[Recorded data]
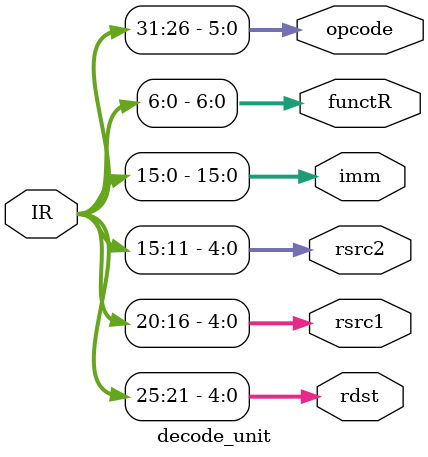
<source format=v>
module decode_unit(
    input wire [31:0] IR,
    output wire [4:0] rdst,
    output wire [4:0] rsrc1,
    output wire [4:0] rsrc2,
    output wire [15:0] imm,
    output wire [6:0] functR,
    output wire [5:0] opcode
);
    assign opcode  = IR[31:26];
    assign rdst    = IR[25:21];
    assign rsrc1   = IR[20:16];
    assign rsrc2   = IR[15:11];
    assign imm     = IR[15:0];
    assign functR  = IR[6:0];
endmodule

// This module should be instantiated in processor.v and used to select registers and immediates for ALU and control.

</source>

## What you will do
I need the number of lines in the entries that include "output"; please give that number and nothing else.

## Written solution
6